The Franco-Italian company also said Paul du Saillant was appointed deputy CEO. Del Vecchio and Hubert Sagnieres will both step back from executive roles while remaining respectively as chairman and vice chairman, the company said on Thursday.
EssilorLuxottica is slowly approaching an endgame to a management dispute that shook the company ever since the 2018 merger of a French lensmaker and the Italian spectacles maker. Even though Del Vecchio, the largest shareholder, is giving up his executive function, the chairman is poised to gain more power as a shareholder next year upon the expiry of restrictions on his voting rights.

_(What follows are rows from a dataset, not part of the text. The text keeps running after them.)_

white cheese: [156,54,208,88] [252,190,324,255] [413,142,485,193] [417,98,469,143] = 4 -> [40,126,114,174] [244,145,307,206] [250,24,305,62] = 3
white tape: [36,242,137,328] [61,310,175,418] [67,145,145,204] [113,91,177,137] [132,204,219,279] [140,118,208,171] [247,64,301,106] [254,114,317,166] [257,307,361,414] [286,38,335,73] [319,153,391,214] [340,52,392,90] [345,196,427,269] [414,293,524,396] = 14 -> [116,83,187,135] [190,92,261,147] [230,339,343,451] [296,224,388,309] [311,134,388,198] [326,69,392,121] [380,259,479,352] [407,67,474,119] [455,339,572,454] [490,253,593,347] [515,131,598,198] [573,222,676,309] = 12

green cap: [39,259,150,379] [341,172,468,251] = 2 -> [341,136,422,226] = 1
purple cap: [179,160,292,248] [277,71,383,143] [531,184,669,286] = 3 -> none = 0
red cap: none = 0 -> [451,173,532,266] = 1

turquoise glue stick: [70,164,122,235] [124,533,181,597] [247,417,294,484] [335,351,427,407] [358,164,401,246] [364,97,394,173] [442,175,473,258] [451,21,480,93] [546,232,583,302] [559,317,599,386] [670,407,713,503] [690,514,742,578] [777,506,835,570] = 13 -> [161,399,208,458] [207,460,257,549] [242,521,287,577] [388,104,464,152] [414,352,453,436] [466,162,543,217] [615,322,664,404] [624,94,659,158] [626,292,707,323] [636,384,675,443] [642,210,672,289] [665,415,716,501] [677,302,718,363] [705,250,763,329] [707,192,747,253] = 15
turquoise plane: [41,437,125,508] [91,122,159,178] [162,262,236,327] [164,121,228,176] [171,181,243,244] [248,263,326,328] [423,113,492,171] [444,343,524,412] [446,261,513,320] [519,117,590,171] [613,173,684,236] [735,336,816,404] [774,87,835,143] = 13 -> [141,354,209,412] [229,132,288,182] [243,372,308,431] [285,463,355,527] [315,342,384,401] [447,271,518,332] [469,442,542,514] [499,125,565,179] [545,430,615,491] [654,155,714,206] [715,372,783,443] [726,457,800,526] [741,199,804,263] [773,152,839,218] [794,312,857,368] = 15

“Milleri thinks and acts for Del Vecchio,” said Olivia Flahaut, an analyst at OFG Recherche, a research company which looks at corporate governance issues.
France’s Essilor merged with Italy’s Luxottica in 2018, creating a company now valued at 57 billion-euro ($69 billion), with brands including Oakley and Transitions.
The stock rose less than 1% to 129.70 euros in Paris trading.
Milleri and du Saillant will remain in their executive roles until at least an annual general meeting planned in May.
The company also reported an interim 2020 dividend payment of 1.15 euros a share. EssilorLuxottica has been hit hard by the pandemic and lockdowns, with revenue in the first nine months of the year sliding by 20%.
Du Saillant said last month a “strong and solid” management set-up was already in place with himself and Milleri in charge to navigate the pandemic. The plan was for a new board to be elected in May next year at the end of a combination agreement with GrandVision, he said then.
But EssilorLuxottica’s plan to buy Dutch company GrandVision NV appears to be on shakier ground. It may seek to renegotiate the acquisition price or even walk away from the 7.3 billion-euro transaction, people with knowledge of the matter said this month.